*** Opening TEXT PASSAGE ***
In my world

25 September, 2009
Page 16 

S-l-o-w-l-y, there are changes afoot in the baking world. And when I say s-l-o-w, that's exactly what I mean. Ever since the Chorleywood process (or 'no time dough method') was developed in 1961, bread-baking has been revolutionised, dramatically speeding up a process which had existed for millennia. Suddenly, a raft of new ingredients began to be added to a product that used to be created almost alchemically, using simple flour, yeast, salt and water: ingredients such as E481 (sodium stearoyl-2-lactylate), E472e (mono- and diacetyl tartaric acid esters of mono- and diglycerides of fatty acids), E920 (l-cysteine), E282 (calcium propionate), E220 (potassium sorbate), E300 (ascorbic acid), E260 (acetic acid) soya flour, vegetable fat and dextrose, enzymes and I could go on. However, as bakers well know, many of those hidden processing ingredients do not have to be declared on the label.
*** Closing TEXT PASSAGE ***
(YOUR TASK) Please copy out the whole bread-baking passage above, word for word.
*** Opening RAW DATA ***
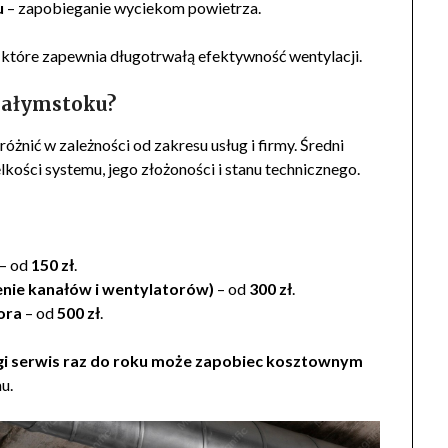
u
– zapobieganie wyciekom powietrza.
 które zapewnia długotrwałą efektywność wentylacji.
Białymstoku?
óżnić w zależności od zakresu usług i firmy. Średni
elkości systemu, jego złożoności i stanu technicznego.
– od
150 zł
.
enie kanałów i wentylatorów)
– od
300 zł
.
ora
– od
500 zł
.
gi serwis raz do roku może zapobiec kosztownym
u.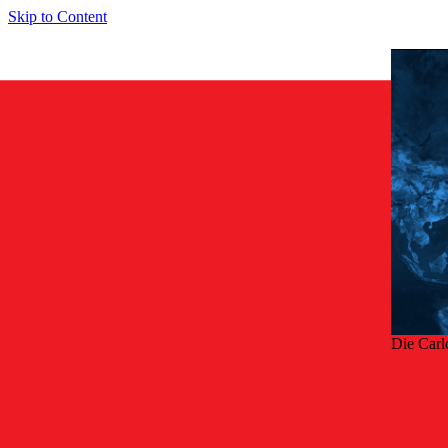
Skip to Content
Die Carl
Zurü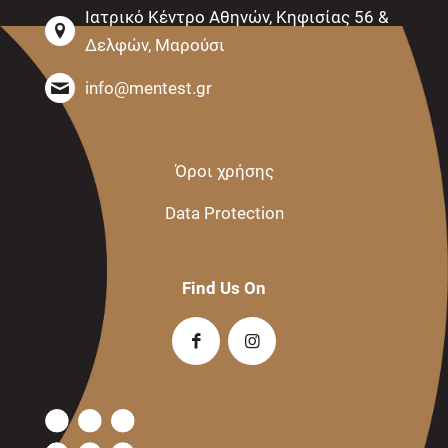
Ιατρικό Κέντρο Αθηνών, Κηφισίας 56 &
Δελφών, Μαρούσι
info@mentest.gr
Όροι χρήσης
Data Protection
Find Us On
*** Closing RAW DATA ***
(ANSWER)
In my world

25 September, 2009
Page 16 

S-l-o-w-l-y, there are changes afoot in the baking world. And when I say s-l-o-w, that's exactly what I mean. Ever since the Chorleywood process (or 'no time dough method') was developed in 1961, bread-baking has been revolutionised, dramatically speeding up a process which had existed for millennia. Suddenly, a raft of new ingredients began to be added to a product that used to be created almost alchemically, using simple flour, yeast, salt and water: ingredients such as E481 (sodium stearoyl-2-lactylate), E472e (mono- and diacetyl tartaric acid esters of mono- and diglycerides of fatty acids), E920 (l-cysteine), E282 (calcium propionate), E220 (potassium sorbate), E300 (ascorbic acid), E260 (acetic acid) soya flour, vegetable fat and dextrose, enzymes and I could go on. However, as bakers well know, many of those hidden processing ingredients do not have to be declared on the label.